RECORD EXTRACTS |
# # # # #
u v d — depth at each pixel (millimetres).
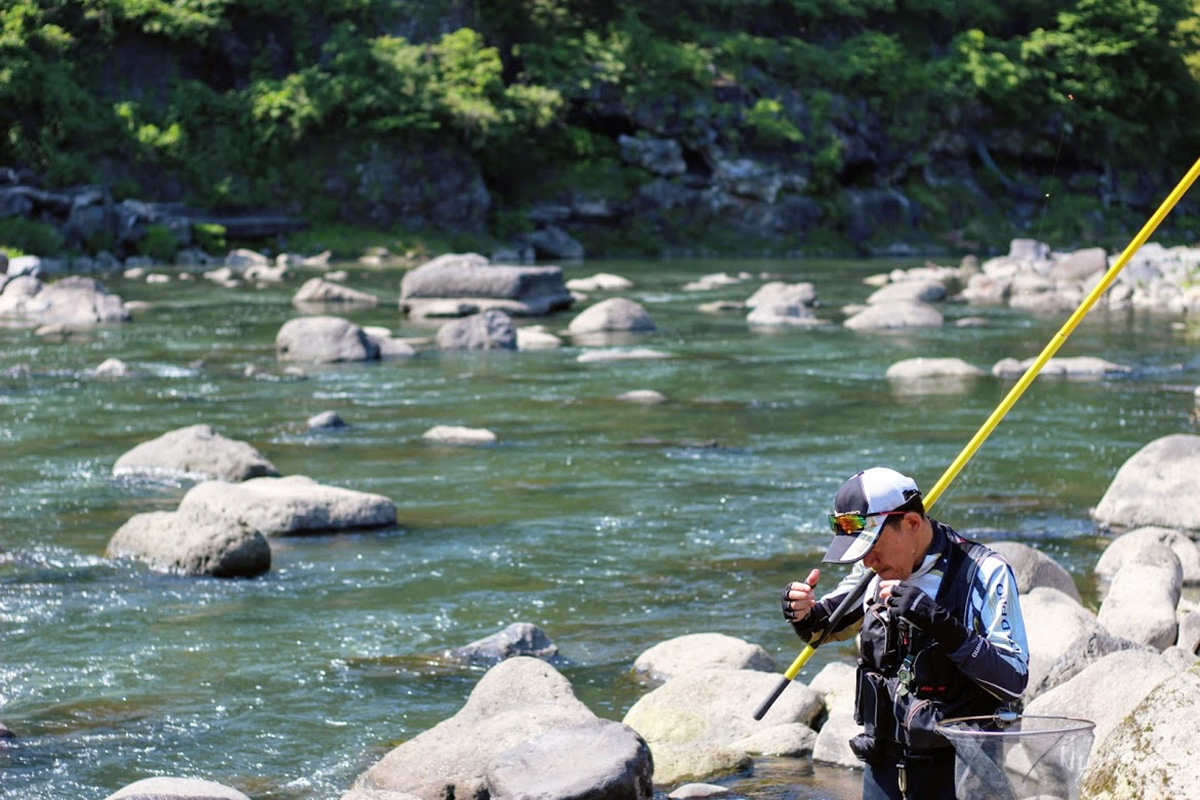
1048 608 7293
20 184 47438
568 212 57938
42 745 6910
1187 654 6988
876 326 28297
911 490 4289
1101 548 10750
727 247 59188
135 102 51500
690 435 15867
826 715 7172
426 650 8469
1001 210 66562
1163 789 4070
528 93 56062
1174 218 71000
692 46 61750
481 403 18312
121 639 8609
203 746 6910
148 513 11031
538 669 7102
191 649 8422
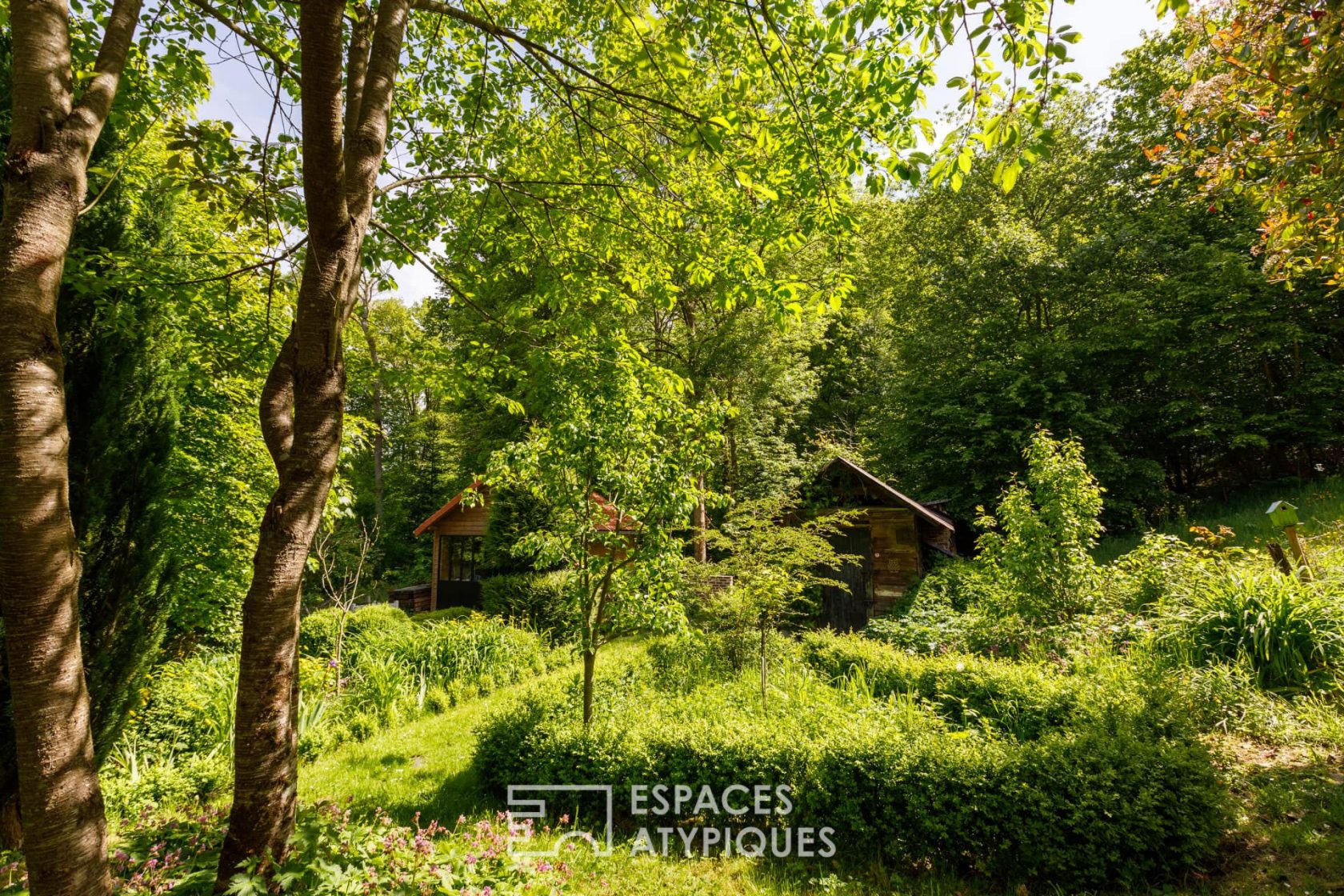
# # # # #
WORK REQUIRED | Each line from the one that contains "1001 210 66562" to the end of the listing must be quoted exactly; no other line and no picture belongs in the copy.

WRITTEN SOLUTION |
1001 210 66562
1163 789 4070
528 93 56062
1174 218 71000
692 46 61750
481 403 18312
121 639 8609
203 746 6910
148 513 11031
538 669 7102
191 649 8422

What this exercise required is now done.